→ Work task:
Among the records that follow, find each line holding the word "satori" and copy it.

→ Data provided:
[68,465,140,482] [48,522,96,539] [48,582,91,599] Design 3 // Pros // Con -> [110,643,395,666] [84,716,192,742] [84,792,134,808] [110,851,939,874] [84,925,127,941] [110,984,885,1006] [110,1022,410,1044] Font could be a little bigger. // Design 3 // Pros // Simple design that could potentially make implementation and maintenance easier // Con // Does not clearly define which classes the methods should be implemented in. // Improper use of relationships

...

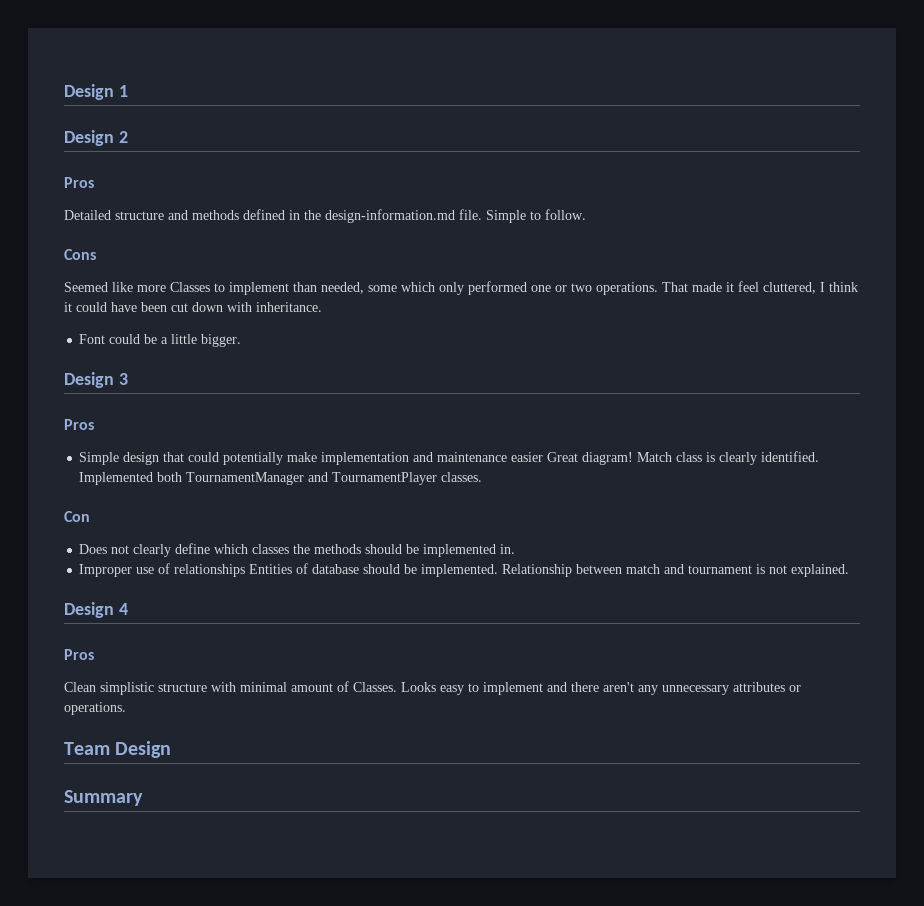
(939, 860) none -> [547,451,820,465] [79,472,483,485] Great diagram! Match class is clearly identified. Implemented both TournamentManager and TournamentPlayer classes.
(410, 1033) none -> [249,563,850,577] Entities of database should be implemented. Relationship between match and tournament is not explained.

==

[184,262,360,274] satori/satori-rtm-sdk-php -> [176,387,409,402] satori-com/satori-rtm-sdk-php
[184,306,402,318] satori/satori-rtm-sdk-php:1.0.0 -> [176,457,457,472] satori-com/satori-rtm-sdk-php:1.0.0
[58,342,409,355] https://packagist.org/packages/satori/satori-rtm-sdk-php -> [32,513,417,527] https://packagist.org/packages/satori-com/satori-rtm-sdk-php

→ Solution to this exercise:
[184,262,360,274] satori/satori-rtm-sdk-php -> [176,387,409,402] satori-com/satori-rtm-sdk-php
[184,306,402,318] satori/satori-rtm-sdk-php:1.0.0 -> [176,457,457,472] satori-com/satori-rtm-sdk-php:1.0.0
[58,342,409,355] https://packagist.org/packages/satori/satori-rtm-sdk-php -> [32,513,417,527] https://packagist.org/packages/satori-com/satori-rtm-sdk-php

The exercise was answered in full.